大きな拍手を浴びると又吉は「火花を増刷して頂き、びっくりしました。(お笑いの)ライブでは1万人、2万人集める正直できないんですね」と229万部の大ベストセラーになったことに驚きながら「小説をふだん読まない人でも、いつか読みたい、手にとる機会がなかった、という人がこれだけいたんだ、と知りました」と喜んだ。

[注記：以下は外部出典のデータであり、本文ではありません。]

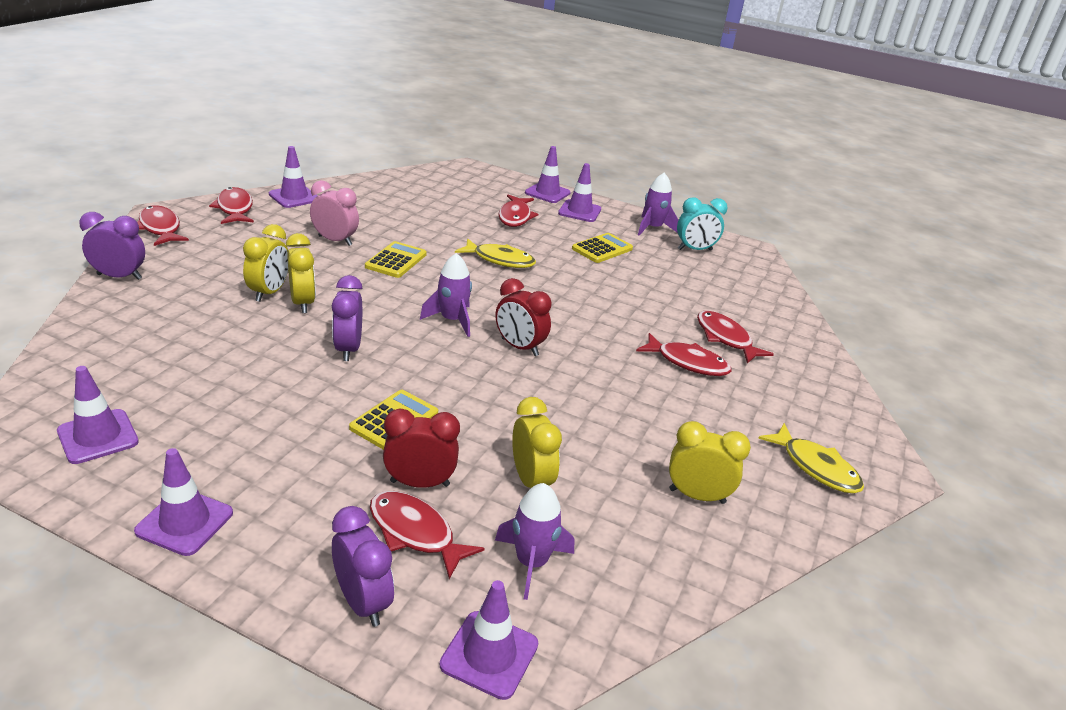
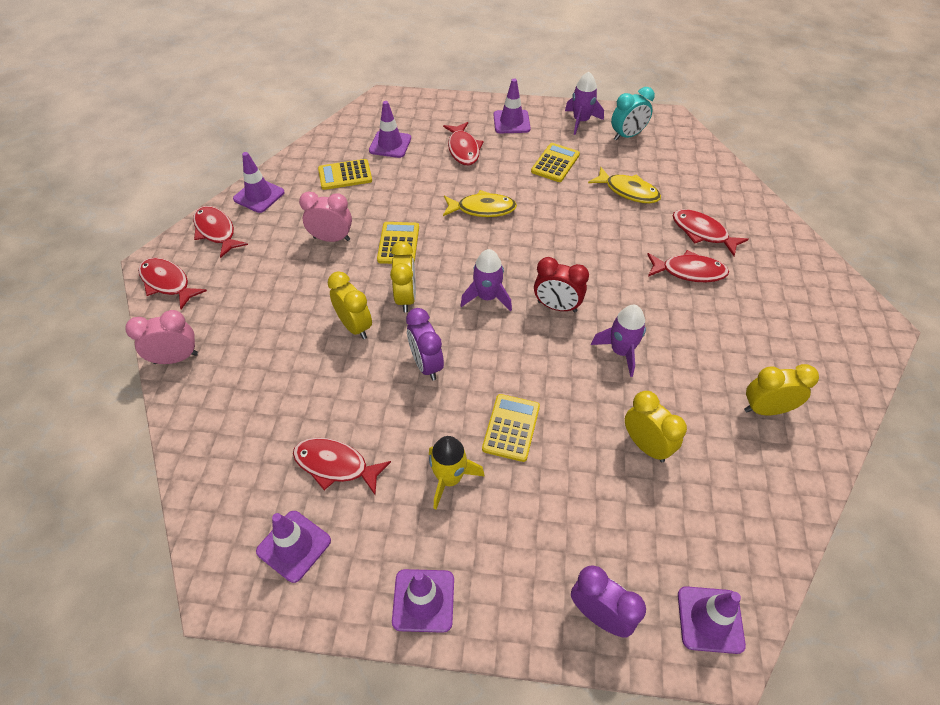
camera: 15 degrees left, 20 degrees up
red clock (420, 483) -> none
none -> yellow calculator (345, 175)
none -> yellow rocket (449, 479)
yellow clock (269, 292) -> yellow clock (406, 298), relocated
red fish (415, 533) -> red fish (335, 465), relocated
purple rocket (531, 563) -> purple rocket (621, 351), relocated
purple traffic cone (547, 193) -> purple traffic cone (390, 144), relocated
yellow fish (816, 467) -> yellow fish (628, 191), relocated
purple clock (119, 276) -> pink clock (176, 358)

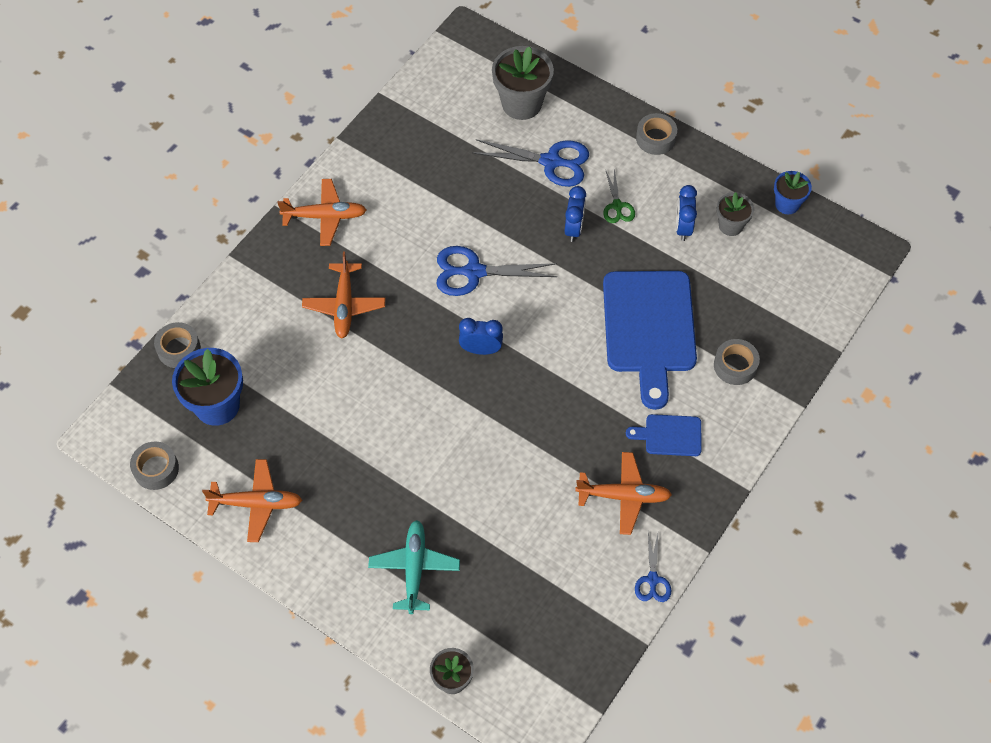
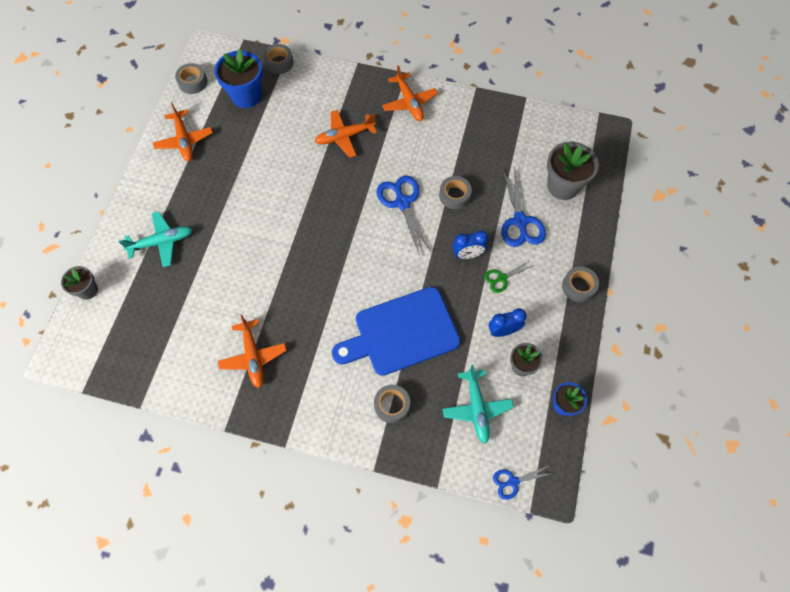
camera: 70 degrees right, 5 degrees up
blue clock (481, 349) -> none
blue cutting board (669, 435) -> none
none -> grey tape (454, 195)
none -> turquoise plane (477, 408)
blue scissors (652, 579) -> blue scissors (513, 481), relocated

売れなかった芸人時代に、アルバイトの面接さえもなかなか合格できなかったことを振り返りながら又吉はあいさつを続けた。「(芸人をしながら)雑誌にコラムみたいなものを書かせてもらったりと、チャンスをもらい、本が出版ができた。出版できたことは芸人としても自信になりました。芥川賞の候補になった時から(周りに)『次どうすんねん』と言われて、プレッシャーでゲー吐きそうでした。しかし、表現する場所を与えてもらえて、すごく良かったと思います。次作面白いものを書きたい。また皆さんに読んで頂き、感想をいただければ励みになると思います。今後ともよろしくお願い致します」会場は大きな拍手に包まれた。
選考委員の作家、島田雅彦さんは、又吉と同時受賞の羽田圭介さん(29)の潜在力を評価。「2人とも秘密兵器。(作家として)強力なライバルを世に送り込んだ自殺行為を褒められるべき。10年ほど前、日本近代文学はその役割を終えた、という声もあったが、それを撤回せざるを得ない気配」と絶賛した。特に又吉については「お笑い芸人がなんでこんな所にいるんだろうという雰囲気を全身から醸し出している」と笑わし、最後は「いいことばかりではなく、今後はかなりのプレッシャーを背負わなくてはなりません」と締めくくった。